**任务要求:**
逐字抄录下方 Prometheus 标签说明中的一段,从“Prometheus 提供一些内部 labels,这些”开始,一直抄到“scrape interval (experimental)”为止。

Prometheus 提供一些内部 labels,这些 labels 以 两个下划线(__) 开头,并在应用所有重标记步骤后被移除,这意味着除非明确配置,否则这些标签将不可用

Label name Description
__name__ The scraped metric’s name
__address__ host:port of the scrape target
__scheme__ URI scheme of the scrape target
__metrics_path__ Metrics endpoint of the scrape target
__param_<name> is the value of the first URL parameter passed to the target
__scrape_interval__ The target’s scrape interval (experimental)
__scrape_timeout__ The target’s timeout (experimental)
__meta_ Special labels set set by the Service Discovery mechanism
__tmp Special prefix used to temporarily store label values before discarding them

relabel_configs

  • 参考
  • source_labels:源标签,没有经过 relabel 处理之前的标签名字
  • target_labels:通过 relabel 处理之后的标签名字
  • separator:源标签的值的连接分隔符。默认是;
  • module:取源标签值散列的模数
  • regex:正则表达式,匹配源标签的值。默认是(.\*)

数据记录
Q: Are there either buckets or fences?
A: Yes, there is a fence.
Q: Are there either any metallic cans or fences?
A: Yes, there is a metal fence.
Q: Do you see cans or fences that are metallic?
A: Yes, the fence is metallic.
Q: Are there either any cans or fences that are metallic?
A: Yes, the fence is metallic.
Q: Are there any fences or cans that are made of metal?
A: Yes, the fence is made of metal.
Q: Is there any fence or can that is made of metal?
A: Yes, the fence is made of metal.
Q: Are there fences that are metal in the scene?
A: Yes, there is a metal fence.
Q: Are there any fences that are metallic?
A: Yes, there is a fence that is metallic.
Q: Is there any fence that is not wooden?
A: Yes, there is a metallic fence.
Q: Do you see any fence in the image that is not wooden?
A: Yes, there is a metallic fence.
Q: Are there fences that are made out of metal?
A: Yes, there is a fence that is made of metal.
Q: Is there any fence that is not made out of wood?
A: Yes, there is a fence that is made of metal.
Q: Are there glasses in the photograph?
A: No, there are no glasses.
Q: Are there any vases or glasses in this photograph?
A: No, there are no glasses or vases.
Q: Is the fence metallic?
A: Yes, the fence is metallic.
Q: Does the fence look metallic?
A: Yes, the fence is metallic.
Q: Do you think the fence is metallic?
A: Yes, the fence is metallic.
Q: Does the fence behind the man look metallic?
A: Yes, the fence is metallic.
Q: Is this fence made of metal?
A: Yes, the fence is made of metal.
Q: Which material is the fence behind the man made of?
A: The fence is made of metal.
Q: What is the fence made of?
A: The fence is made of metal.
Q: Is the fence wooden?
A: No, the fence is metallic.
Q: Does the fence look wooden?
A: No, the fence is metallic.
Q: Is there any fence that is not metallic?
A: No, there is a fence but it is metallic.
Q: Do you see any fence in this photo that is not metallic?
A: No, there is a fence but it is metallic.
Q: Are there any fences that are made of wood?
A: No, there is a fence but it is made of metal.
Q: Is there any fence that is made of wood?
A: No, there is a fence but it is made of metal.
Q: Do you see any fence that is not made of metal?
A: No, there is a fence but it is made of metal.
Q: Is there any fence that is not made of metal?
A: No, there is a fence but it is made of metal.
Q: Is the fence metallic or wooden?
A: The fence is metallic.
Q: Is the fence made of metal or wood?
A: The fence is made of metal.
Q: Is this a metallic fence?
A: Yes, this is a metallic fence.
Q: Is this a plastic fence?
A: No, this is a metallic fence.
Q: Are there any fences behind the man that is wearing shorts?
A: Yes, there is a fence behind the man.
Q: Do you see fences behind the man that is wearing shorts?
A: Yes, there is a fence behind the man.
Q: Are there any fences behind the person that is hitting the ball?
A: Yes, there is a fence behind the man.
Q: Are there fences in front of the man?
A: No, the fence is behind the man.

**完成结果:**
Prometheus 提供一些内部 labels,这些 labels 以 两个下划线(__) 开头,并在应用所有重标记步骤后被移除,这意味着除非明确配置,否则这些标签将不可用

Label name Description
__name__ The scraped metric’s name
__address__ host:port of the scrape target
__scheme__ URI scheme of the scrape target
__metrics_path__ Metrics endpoint of the scrape target
__param_<name> is the value of the first URL parameter passed to the target
__scrape_interval__ The target’s scrape interval (experimental)